Given data below:

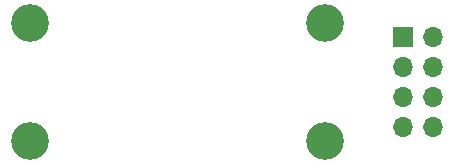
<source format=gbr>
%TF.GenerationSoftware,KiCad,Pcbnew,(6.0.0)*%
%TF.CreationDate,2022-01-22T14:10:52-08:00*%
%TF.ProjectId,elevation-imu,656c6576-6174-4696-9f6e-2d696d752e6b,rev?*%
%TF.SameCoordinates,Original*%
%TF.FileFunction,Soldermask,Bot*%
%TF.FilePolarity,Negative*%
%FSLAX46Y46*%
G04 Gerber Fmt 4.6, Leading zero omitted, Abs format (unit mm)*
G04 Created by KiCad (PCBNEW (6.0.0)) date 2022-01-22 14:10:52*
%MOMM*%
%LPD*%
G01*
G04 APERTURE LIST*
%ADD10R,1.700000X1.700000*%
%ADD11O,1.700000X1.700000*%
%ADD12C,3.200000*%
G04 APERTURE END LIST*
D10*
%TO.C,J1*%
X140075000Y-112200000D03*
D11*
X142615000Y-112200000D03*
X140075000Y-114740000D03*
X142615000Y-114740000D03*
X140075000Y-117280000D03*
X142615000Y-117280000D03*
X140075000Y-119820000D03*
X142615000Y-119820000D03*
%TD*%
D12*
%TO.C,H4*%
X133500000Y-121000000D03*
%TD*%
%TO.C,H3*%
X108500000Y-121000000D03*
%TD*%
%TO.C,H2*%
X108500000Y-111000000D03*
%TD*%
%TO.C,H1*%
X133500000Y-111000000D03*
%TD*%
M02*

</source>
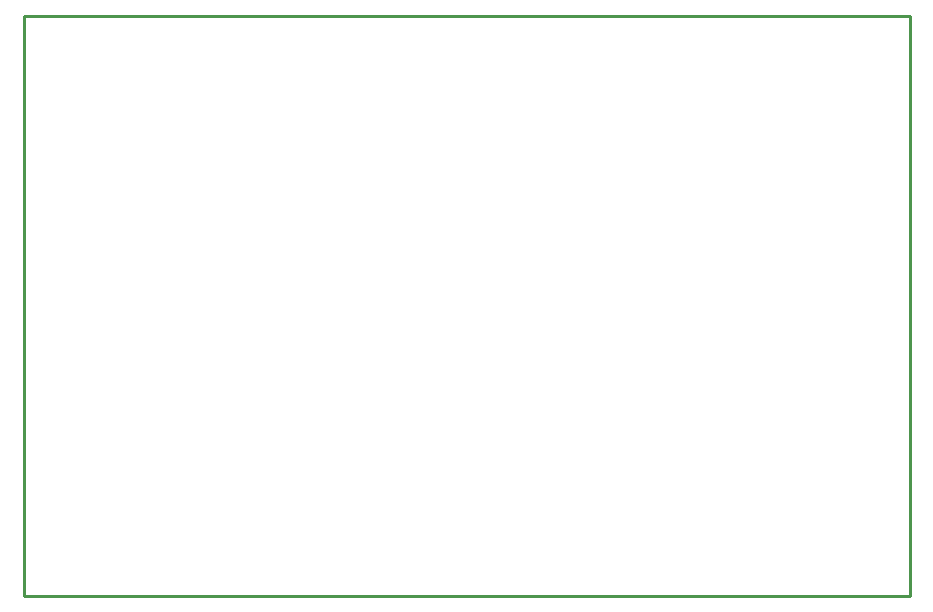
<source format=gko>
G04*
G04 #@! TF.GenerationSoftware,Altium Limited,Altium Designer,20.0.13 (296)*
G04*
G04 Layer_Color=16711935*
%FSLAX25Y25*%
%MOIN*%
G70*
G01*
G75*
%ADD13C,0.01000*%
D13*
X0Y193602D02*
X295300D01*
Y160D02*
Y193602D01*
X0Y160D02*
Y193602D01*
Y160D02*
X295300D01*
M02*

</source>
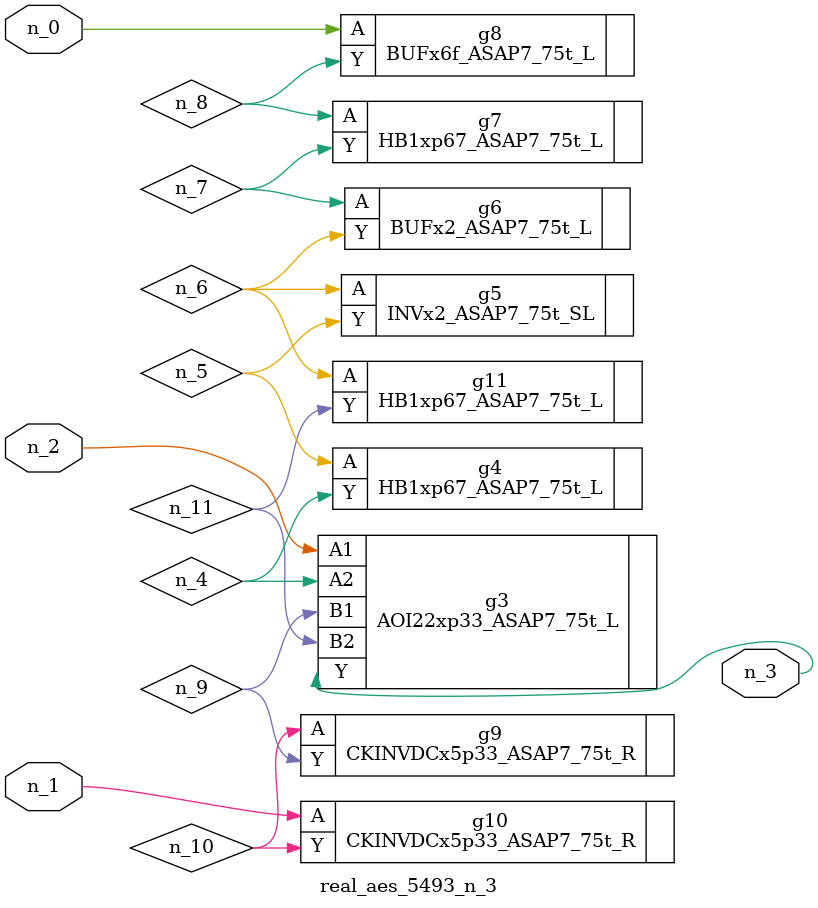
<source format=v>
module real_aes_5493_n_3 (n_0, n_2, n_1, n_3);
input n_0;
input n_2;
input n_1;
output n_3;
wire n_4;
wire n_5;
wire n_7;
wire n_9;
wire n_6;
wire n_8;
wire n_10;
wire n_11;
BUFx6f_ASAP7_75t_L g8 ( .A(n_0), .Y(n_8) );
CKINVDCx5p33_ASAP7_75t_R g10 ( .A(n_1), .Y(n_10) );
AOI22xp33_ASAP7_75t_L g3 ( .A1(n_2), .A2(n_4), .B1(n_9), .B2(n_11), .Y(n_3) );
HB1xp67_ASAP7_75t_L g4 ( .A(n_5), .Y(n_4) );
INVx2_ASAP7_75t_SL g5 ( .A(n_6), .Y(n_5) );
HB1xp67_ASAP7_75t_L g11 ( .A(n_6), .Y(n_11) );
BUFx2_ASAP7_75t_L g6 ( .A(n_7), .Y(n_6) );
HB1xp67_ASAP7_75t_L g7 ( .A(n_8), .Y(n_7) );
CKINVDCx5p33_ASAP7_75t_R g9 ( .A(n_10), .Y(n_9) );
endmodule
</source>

End of Given data.

#### [Task to carry out]
Throughout the material above, find each line with "KiCad" and return it.

#### [Expected answer]
%TF.GenerationSoftware,KiCad,Pcbnew,(6.0.0)*%
G04 Created by KiCad (PCBNEW (6.0.0)) date 2022-01-22 14:10:52*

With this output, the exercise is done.